La signature d'une lettre d'intention sur le camp Général de Gaulle, à l'occasion de la visite d'État du président Brice Clotaire Oligui Nguema à Paris, marque une nouvelle étape dans la redéfinition de la présence militaire française en Afrique centrale.
Plus qu'un accord technique, elle illustre une évolution profonde des rapports de défense entre Paris et Libreville, désormais fondés sur la formation, le transfert progressif de responsabilités et la convergence des intérêts stratégiques. En marge de la visite d'État du président gabonais, la ministre française des Armées et des Anciens combattants, Catherine Vautrin, s'est entretenue avec son homologue gabonaise, Brigitte Onkanowa, ministre d'État de la Défense nationale.
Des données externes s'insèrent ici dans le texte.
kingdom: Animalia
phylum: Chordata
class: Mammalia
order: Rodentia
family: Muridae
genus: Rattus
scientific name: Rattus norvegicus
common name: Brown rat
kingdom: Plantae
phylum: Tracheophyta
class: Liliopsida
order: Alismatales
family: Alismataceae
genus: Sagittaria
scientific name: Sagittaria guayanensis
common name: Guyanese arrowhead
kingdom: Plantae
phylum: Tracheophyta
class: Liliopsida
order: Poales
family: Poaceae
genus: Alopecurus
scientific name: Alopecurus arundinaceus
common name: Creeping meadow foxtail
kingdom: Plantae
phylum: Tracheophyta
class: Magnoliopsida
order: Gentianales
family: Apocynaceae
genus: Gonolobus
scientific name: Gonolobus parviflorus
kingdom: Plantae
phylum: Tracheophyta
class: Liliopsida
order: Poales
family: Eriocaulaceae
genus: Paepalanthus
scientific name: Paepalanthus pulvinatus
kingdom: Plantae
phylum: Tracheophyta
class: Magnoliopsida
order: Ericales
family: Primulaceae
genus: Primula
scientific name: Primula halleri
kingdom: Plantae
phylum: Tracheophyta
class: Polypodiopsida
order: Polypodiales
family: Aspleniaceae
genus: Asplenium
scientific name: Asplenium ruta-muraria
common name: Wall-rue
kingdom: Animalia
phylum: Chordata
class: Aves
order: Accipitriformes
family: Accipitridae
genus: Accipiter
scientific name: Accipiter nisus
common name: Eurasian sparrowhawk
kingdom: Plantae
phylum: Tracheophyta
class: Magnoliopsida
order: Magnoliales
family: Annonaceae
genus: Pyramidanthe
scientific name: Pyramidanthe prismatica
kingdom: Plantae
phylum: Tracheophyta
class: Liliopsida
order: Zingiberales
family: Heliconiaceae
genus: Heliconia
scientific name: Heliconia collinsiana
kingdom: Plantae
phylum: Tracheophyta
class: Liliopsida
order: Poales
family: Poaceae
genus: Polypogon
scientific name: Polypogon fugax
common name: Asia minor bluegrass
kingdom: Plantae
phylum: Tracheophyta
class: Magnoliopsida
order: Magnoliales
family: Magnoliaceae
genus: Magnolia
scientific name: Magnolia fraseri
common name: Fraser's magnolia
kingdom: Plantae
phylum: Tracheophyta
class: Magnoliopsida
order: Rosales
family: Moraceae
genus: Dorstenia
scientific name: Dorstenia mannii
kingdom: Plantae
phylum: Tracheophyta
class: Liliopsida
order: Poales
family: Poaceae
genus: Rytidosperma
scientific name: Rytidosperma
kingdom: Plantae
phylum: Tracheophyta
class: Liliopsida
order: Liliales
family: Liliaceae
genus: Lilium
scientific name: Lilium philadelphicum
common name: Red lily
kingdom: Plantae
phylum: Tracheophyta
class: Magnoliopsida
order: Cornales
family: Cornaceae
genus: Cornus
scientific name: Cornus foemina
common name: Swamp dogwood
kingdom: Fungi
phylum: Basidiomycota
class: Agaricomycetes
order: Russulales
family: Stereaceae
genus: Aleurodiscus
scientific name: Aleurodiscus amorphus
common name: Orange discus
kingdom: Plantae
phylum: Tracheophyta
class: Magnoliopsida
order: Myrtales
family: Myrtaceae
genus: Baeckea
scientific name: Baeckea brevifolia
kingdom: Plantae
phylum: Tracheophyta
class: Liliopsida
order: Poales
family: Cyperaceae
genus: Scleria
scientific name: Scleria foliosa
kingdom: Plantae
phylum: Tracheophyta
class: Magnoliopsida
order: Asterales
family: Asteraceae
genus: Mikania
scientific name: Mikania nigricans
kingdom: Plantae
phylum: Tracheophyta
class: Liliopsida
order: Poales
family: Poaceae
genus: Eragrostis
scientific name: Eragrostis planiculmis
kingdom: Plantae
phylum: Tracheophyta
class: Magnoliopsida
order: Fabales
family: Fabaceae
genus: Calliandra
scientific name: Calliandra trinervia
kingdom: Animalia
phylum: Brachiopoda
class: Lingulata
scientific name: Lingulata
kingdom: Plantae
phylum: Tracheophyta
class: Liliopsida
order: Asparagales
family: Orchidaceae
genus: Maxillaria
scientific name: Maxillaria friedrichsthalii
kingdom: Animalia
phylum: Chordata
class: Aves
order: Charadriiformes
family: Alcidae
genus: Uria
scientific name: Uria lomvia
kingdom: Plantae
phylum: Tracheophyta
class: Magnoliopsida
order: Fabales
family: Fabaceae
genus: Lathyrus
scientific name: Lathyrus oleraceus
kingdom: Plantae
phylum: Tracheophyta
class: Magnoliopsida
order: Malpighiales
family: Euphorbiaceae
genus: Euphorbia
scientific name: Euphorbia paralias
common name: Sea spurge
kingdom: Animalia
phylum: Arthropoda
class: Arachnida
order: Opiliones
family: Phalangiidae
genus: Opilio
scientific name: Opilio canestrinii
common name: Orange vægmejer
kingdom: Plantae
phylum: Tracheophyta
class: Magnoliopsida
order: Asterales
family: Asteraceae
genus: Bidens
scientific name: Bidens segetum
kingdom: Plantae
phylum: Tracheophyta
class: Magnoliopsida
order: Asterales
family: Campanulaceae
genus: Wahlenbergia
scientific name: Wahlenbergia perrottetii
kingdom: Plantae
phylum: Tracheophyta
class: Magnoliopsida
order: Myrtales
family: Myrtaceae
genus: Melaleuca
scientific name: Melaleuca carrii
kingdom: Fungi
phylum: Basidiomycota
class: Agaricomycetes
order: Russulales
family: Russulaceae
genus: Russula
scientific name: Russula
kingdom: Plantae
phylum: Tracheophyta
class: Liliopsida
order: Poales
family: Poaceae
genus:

Les deux responsables ont signé une lettre d'intention relative au camp Général de Gaulle, symbole historique de la coopération militaire franco-gabonaise. « La signature de cette lettre d'intention traduit une volonté commune d'ancrer la relation de défense franco-gabonaise vers une approche partenariale rénovée », souligne le ministère français des Armées. Ce choix lexical n'est pas anodin. Il reflète la transformation de la doctrine française en Afrique, désormais orientée vers des partenariats de capacité plutôt que vers une présence militaire permanente. Pour Libreville, cette évolution répond à une priorité clairement assumée par le président Brice Clotaire Oligui Nguema : renforcer la souveraineté nationale tout en maintenant une coopération de haut niveau avec les partenaires historiques. Le futur transfert du camp Général de Gaulle, devenu depuis 2024 un pôle mixte de formation, s'inscrit dans cette logique de montée en puissance des forces armées gabonaises.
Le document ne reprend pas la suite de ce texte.